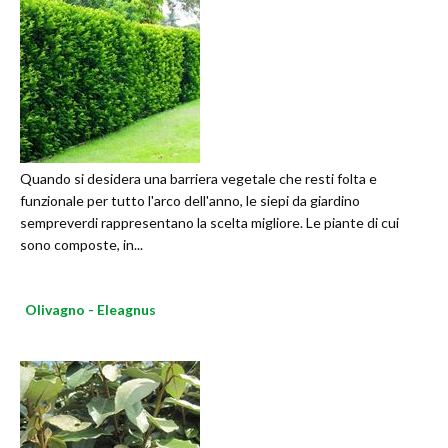
Quando si desidera una barriera vegetale che resti folta e
funzionale per tutto l'arco dell'anno, le siepi da giardino
sempreverdi rappresentano la scelta migliore. Le piante di cui
sono composte, in...
Olivagno - Eleagnus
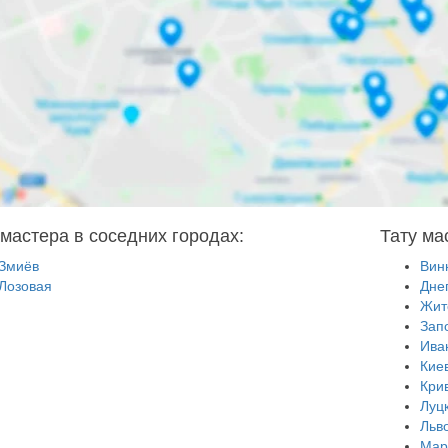
 мастера в соседних городах:
Тату ма
Змиёв
Вин
Лозовая
Дне
Жит
Зап
Ива
Кие
Кри
Луц
Льв
Мар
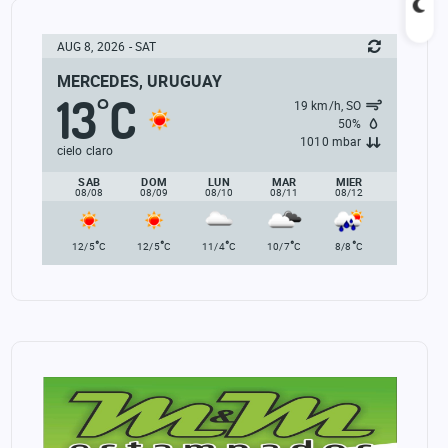
AUG 8, 2026 - SAT
MERCEDES, URUGUAY
13
C
°
19 km/h, SO
50%
1010 mbar
cielo claro
SAB
DOM
LUN
MAR
MIER
08/08
08/09
08/10
08/11
08/12
°
°
°
°
°
12/5
C
12/5
C
11/4
C
10/7
C
8/8
C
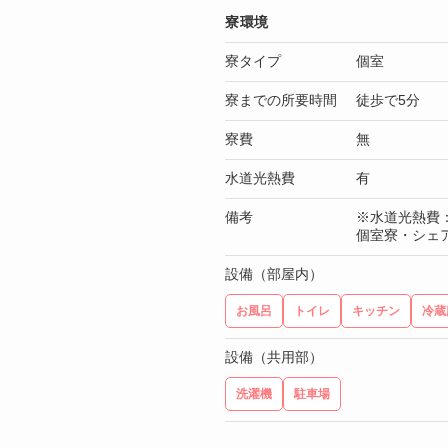
寮環境
寮タイプ
個室
寮までの所要時間
徒歩で5分
寮費
無
水道光熱費
有
備考
※水道光熱費：
個室寮・シェ
設備（部屋内）
お風呂
トイレ
キッチン
冷蔵
設備（共用部）
洗濯機
駐車場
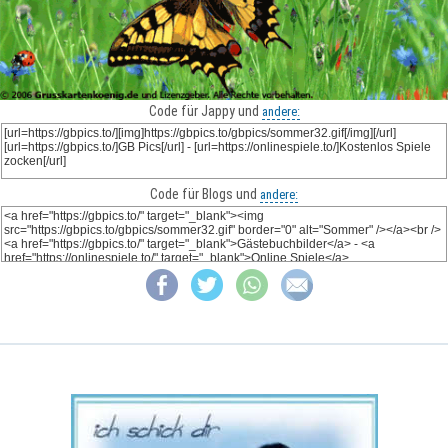
Code für Jappy und
andere:
Code für Blogs und
andere:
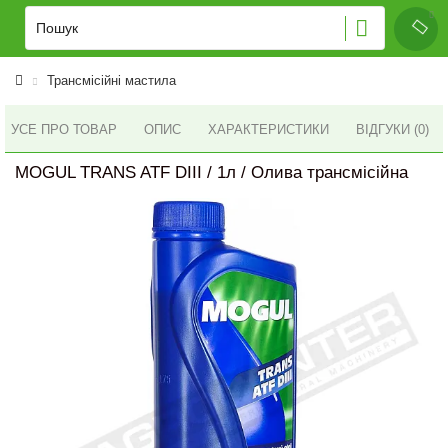
Трансмісійні мастила
УСЕ ПРО ТОВАР
ОПИС
ХАРАКТЕРИСТИКИ
ВІДГУКИ (0)
MOGUL TRANS ATF DIII / 1л / Олива трансмісійна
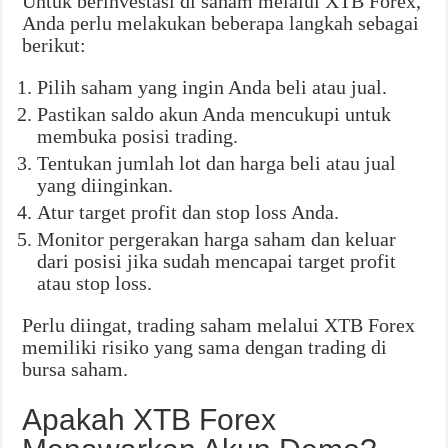
Untuk berinvestasi di saham melalui XTB Forex,
Anda perlu melakukan beberapa langkah sebagai
berikut:
Pilih saham yang ingin Anda beli atau jual.
Pastikan saldo akun Anda mencukupi untuk
membuka posisi trading.
Tentukan jumlah lot dan harga beli atau jual
yang diinginkan.
Atur target profit dan stop loss Anda.
Monitor pergerakan harga saham dan keluar
dari posisi jika sudah mencapai target profit
atau stop loss.
Perlu diingat, trading saham melalui XTB Forex
memiliki risiko yang sama dengan trading di
bursa saham.
Apakah XTB Forex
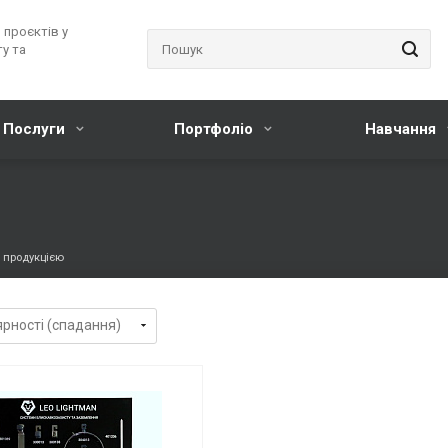
 проєктів у
у та
Послуги
Портфоліо
Навчання
 продукцією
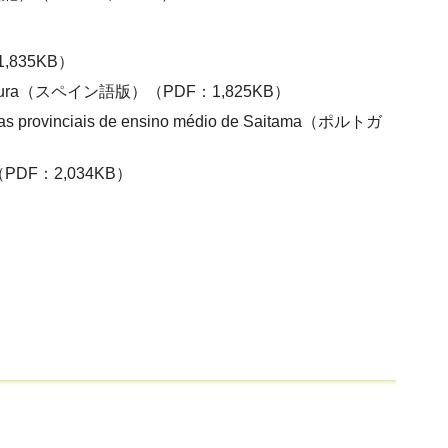
：1,835KB）
 la Prefectura（スペイン語版）（PDF：1,825KB）
úblicas provinciais de ensino médio de Saitama（ポルトガ
F：2,034KB）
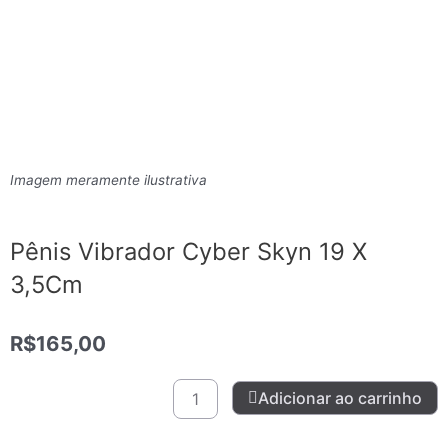
Imagem meramente ilustrativa
Pênis Vibrador Cyber Skyn 19 X
3,5Cm
R$
165,00
Pênis
Adicionar ao carrinho
Vibrador
Cyber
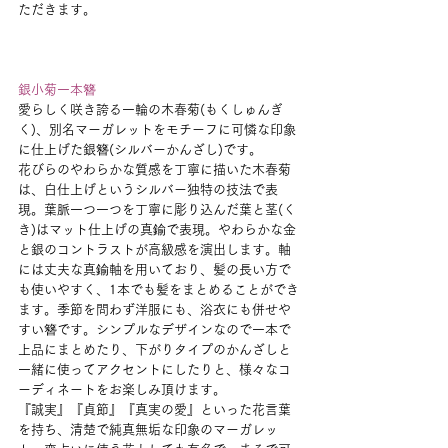
ただきます。
銀小菊一本簪
愛らしく咲き誇る一輪の木春菊(もくしゅんぎ
く)、別名マーガレットをモチーフに可憐な印象
に仕上げた銀簪(シルバーかんざし)です。
花びらのやわらかな質感を丁寧に描いた木春菊
は、白仕上げというシルバー独特の技法で表
現。葉脈一つ一つを丁寧に彫り込んだ葉と茎(く
き)はマット仕上げの真鍮で表現。やわらかな金
と銀のコントラストが高級感を演出します。軸
には丈夫な真鍮軸を用いており、髪の長い方で
も使いやすく、1本でも髪をまとめることができ
ます。季節を問わず洋服にも、浴衣にも併せや
すい簪です。シンプルなデザインなので一本で
上品にまとめたり、下がりタイプのかんざしと
一緒に使ってアクセントにしたりと、様々なコ
ーディネートをお楽しみ頂けます。
『誠実』『貞節』『真実の愛』といった花言葉
を持ち、清楚で純真無垢な印象のマーガレッ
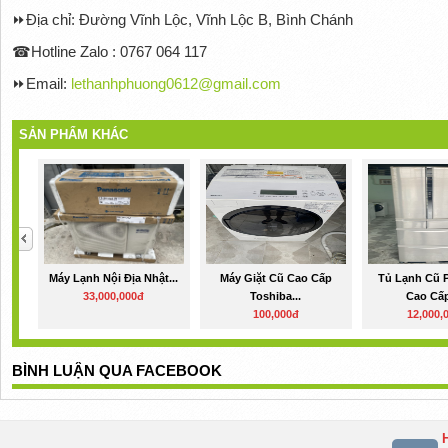
⏩
Địa chỉ: Đường Vĩnh Lộc, Vĩnh Lộc B, Bình Chánh
☎
Hotline Zalo : 0767 064 117
⏩
Email:
lethanhphuong0612@gmail.com
SẢN PHẨM KHÁC
Máy Lạnh Nội Địa Nhật...
Máy Giặt Cũ Cao Cấp
Tủ Lạnh Cũ 
33,000,000đ
Toshiba...
Cao Cấp
100,000đ
12,000,
BÌNH LUẬN QUA FACEBOOK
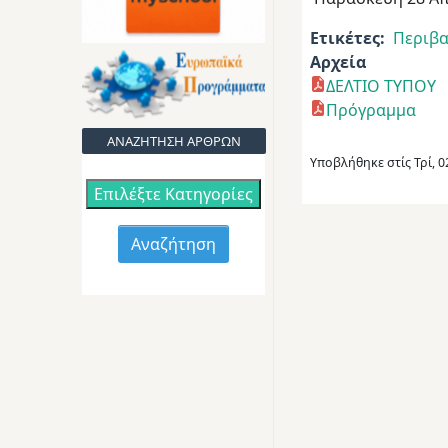
Ετικέτες
Περιβα
Αρχεία
ΔΕΛΤΙΟ ΤΥΠΟΥ
Πρόγραμμα
ΑΝΑΖΗΤΗΣΗ ΑΡΘΡΩΝ
Υποβλήθηκε στίς
Τρί, 
Επιλέξτε Κατηγορίες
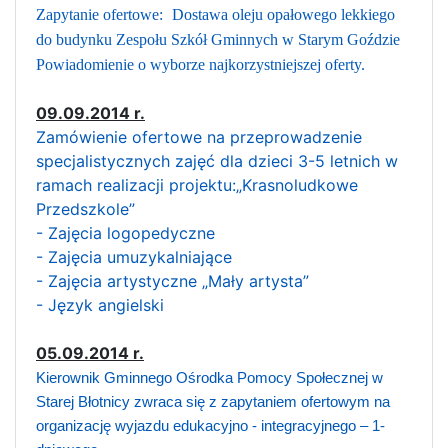
Zapytanie ofertowe:
Dostawa oleju opałowego lekkiego
do budynku Zespołu Szkół Gminnych w Starym Goździe
Powiadomienie o wyborze najkorzystniejszej oferty.
09.09.2014 r.
Zamówienie ofertowe na przeprowadzenie
specjalistycznych zajęć dla dzieci 3-5 letnich w
ramach realizacji projektu:„Krasnoludkowe
Przedszkole”
- Zajęcia logopedyczne
- Zajęcia umuzykalniające
- Zajęcia artystyczne „Mały artysta”
- Język angielski
05.09.2014 r.
Kierownik Gminnego Ośrodka Pomocy Społecznej w
Starej Błotnicy zwraca się z zapytaniem ofertowym na
organizację wyjazdu edukacyjno - integracyjnego – 1-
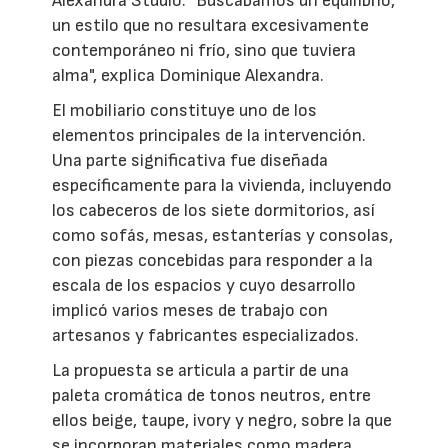
Alexandra Studio. "Buscábamos un equilibrio,
un estilo que no resultara excesivamente
contemporáneo ni frío, sino que tuviera
alma", explica Dominique Alexandra.
El mobiliario constituye uno de los
elementos principales de la intervención.
Una parte significativa fue diseñada
específicamente para la vivienda, incluyendo
los cabeceros de los siete dormitorios, así
como sofás, mesas, estanterías y consolas,
con piezas concebidas para responder a la
escala de los espacios y cuyo desarrollo
implicó varios meses de trabajo con
artesanos y fabricantes especializados.
La propuesta se articula a partir de una
paleta cromática de tonos neutros, entre
ellos beige, taupe, ivory y negro, sobre la que
se incorporan materiales como madera,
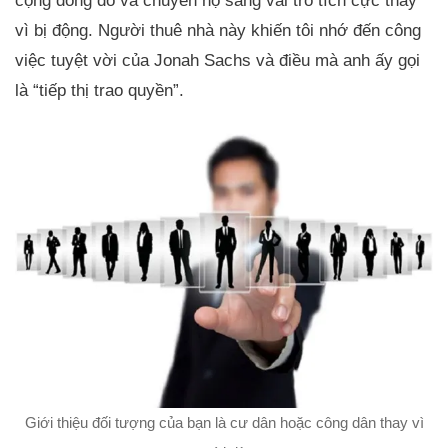
cộng đồng đó và chuyển họ sang vai trò tích cực thay
vì bị động. Người thuê nhà này khiến tôi nhớ đến công
việc tuyệt vời của Jonah Sachs và điều mà anh ấy gọi
là “tiếp thị trao quyền”.
Giới thiệu đối tượng của bạn là cư dân hoặc công dân thay vì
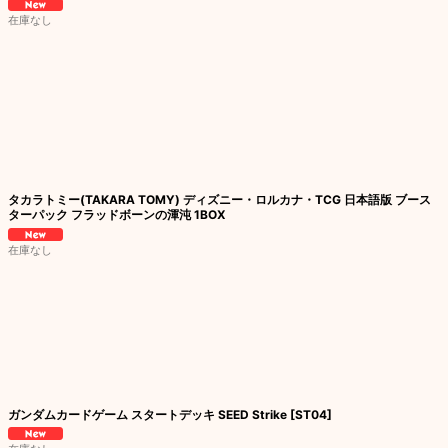
在庫なし
タカラトミー(TAKARA TOMY) ディズニー・ロルカナ・TCG 日本語版 ブース
ターパック フラッドボーンの渾沌 1BOX
在庫なし
ガンダムカードゲーム スタートデッキ SEED Strike [ST04]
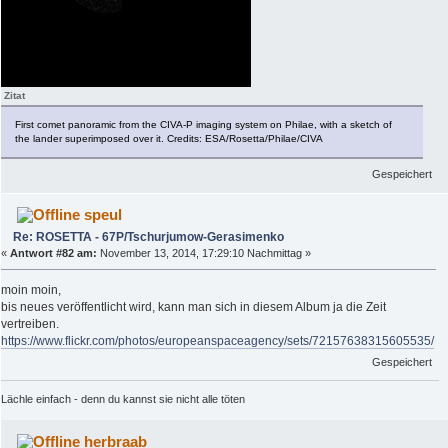
Zitat
First comet panoramic from the CIVA-P imaging system on Philae, with a sketch of
the lander superimposed over it. Credits: ESA/Rosetta/Philae/CIVA
Gespeichert
speul
Re: ROSETTA - 67P/Tschurjumow-Gerasimenko
«
Antwort #82 am:
November 13, 2014, 17:29:10 Nachmittag »
moin moin,
bis neues veröffentlicht wird, kann man sich in diesem Album ja die Zeit
vertreiben.
https://www.flickr.com/photos/europeanspaceagency/sets/72157638315605535/
Gespeichert
Lächle einfach - denn du kannst sie nicht alle töten
herbraab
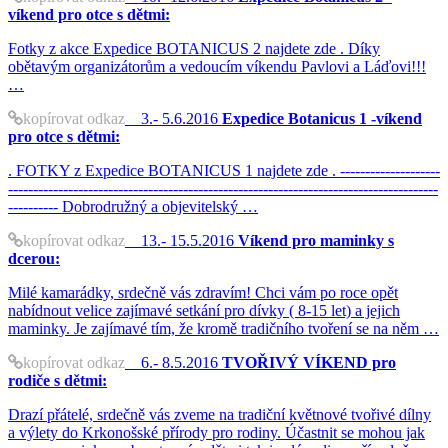
víkend pro otce s dětmi:
Fotky z akce Expedice BOTANICUS 2 najdete zde . Díky
obětavým organizátorům a vedoucím víkendu Pavlovi a Láďovi!!!
…
kopírovat odkaz
3.- 5.6.2016
Expedice Botanicus 1 -víkend
pro otce s dětmi:
. FOTKY z Expedice BOTANICUS 1 najdete zde . --------------------
--------------------------------------------------------------------------------------
---------- Dobrodružný a objevitelský …
kopírovat odkaz
13.- 15.5.2016
Víkend pro maminky s
dcerou:
Milé kamarádky, srdečně vás zdravím! Chci vám po roce opět
nabídnout velice zajímavé setkání pro dívky ( 8-15 let) a jejich
maminky. Je zajímavé tím, že kromě tradičního tvoření se na něm …
kopírovat odkaz
6.- 8.5.2016
TVOŘIVÝ VÍKEND pro
rodiče s dětmi:
Drazí přátelé, srdečně vás zveme na tradiční květnové tvořivé dílny
a výlety do Krkonošské přírody pro rodiny. Účastnit se mohou jak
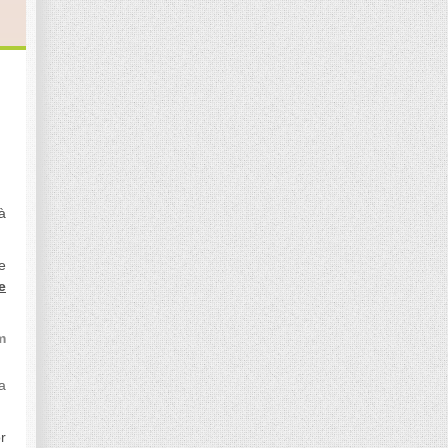
à
e
e
m
a
r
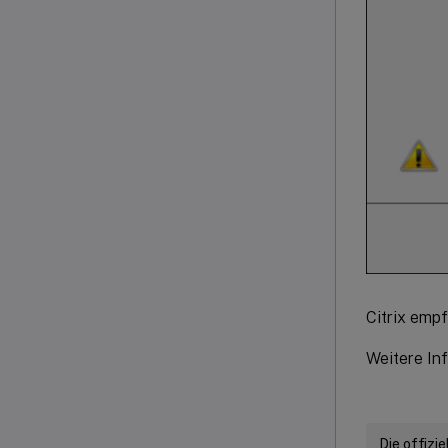
Citrix emp
Weitere In
Die offizi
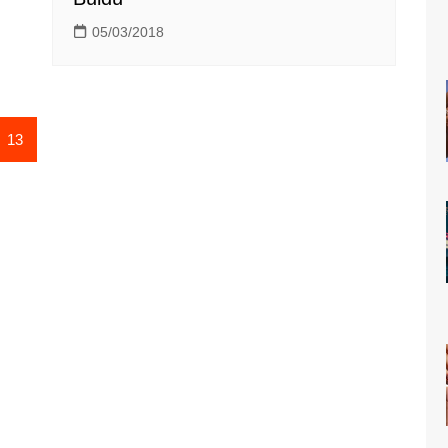
05/03/2018
13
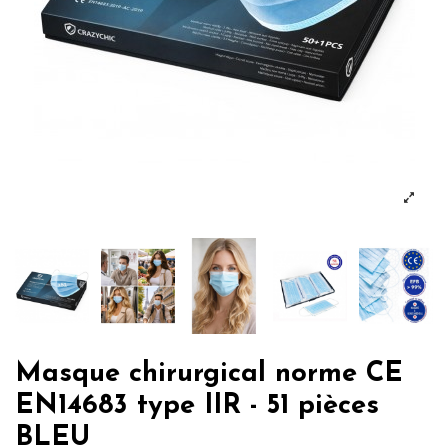
Masque chirurgical norme CE
EN14683 type IIR - 51 pièces
BLEU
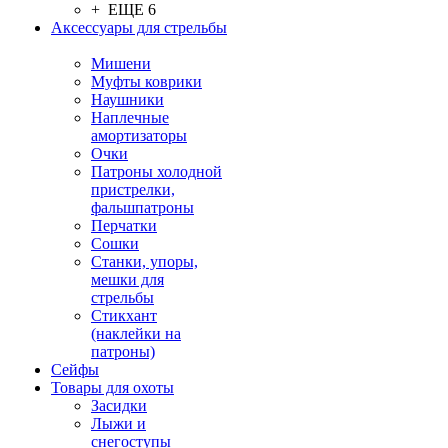
+ ЕЩЕ 6
Аксессуары для стрельбы
Мишени
Муфты коврики
Наушники
Наплечные
амортизаторы
Очки
Патроны холодной
пристрелки,
фальшпатроны
Перчатки
Сошки
Станки, упоры,
мешки для
стрельбы
Стикхант
(наклейки на
патроны)
Сейфы
Товары для охоты
Засидки
Лыжи и
снегоступы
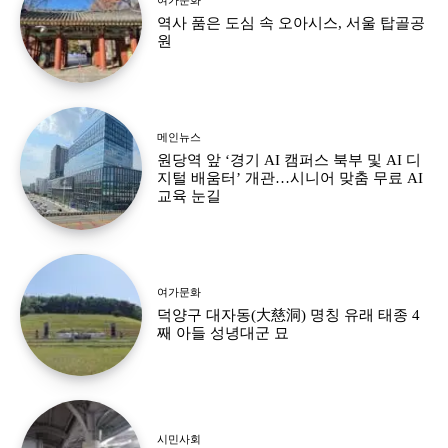
역사 품은 도심 속 오아시스, 서울 탑골공
원
메인뉴스
원당역 앞 ‘경기 AI 캠퍼스 북부 및 AI 디
지털 배움터’ 개관…시니어 맞춤 무료 AI
교육 눈길
여가문화
덕양구 대자동(大慈洞) 명칭 유래 태종 4
째 아들 성녕대군 묘
시민사회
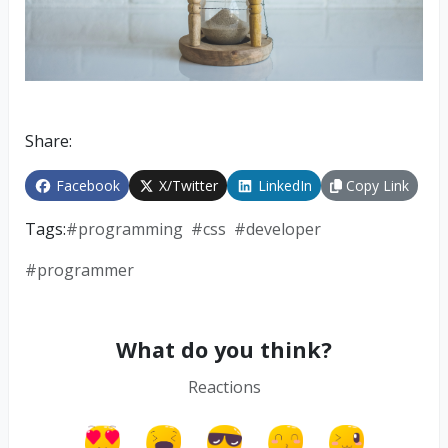
Share:
Facebook
X/Twitter
LinkedIn
Copy Link
Tags:
#
programming
#
css
#
developer
#
programmer
What do you think?
Reactions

■ ■ ■ ■ ■ ■ ■

> [Problem to solve]: In the entries above, find the line that contains "November 13, 2014, 17:29:10" and the line that contains "Fotky z akce". Reproduce exactly those two lines and every line between them, but not the pictures.

> [Exercise solution]:
November 13, 2014, 17:29:10 Nachmittag »
moin moin,
bis neues veröffentlicht wird, kann man sich in diesem Album ja die Zeit
vertreiben.
https://www.flickr.com/photos/europeanspaceagency/sets/72157638315605535/
Gespeichert
Lächle einfach - denn du kannst sie nicht alle töten
herbraab
víkend pro otce s dětmi:
Fotky z akce Expedice BOTANICUS 2 najdete zde . Díky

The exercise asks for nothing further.